*RECORDS SHOWN:*
----------------------------------------

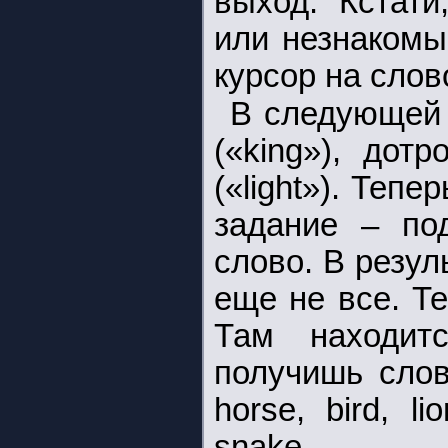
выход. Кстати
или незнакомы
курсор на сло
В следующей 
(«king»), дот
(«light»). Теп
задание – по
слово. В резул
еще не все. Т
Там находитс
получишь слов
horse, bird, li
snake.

----------------------------------------

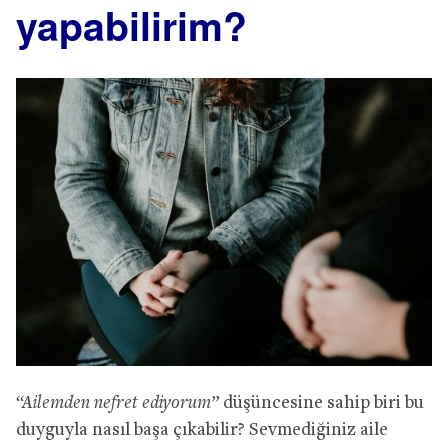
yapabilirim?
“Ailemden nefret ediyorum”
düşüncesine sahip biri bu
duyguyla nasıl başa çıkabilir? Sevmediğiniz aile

----------------------------------------

*WHAT YOU SHOULD DO:*
Set down only the lines above that fall between the line holding "yapabilirim?" and the line holding "duyguyla nasıl başa", inclusive, keeping each exact.

*EXERCISE SOLUTION:*
yapabilirim?
“Ailemden nefret ediyorum”
düşüncesine sahip biri bu
duyguyla nasıl başa çıkabilir? Sevmediğiniz aile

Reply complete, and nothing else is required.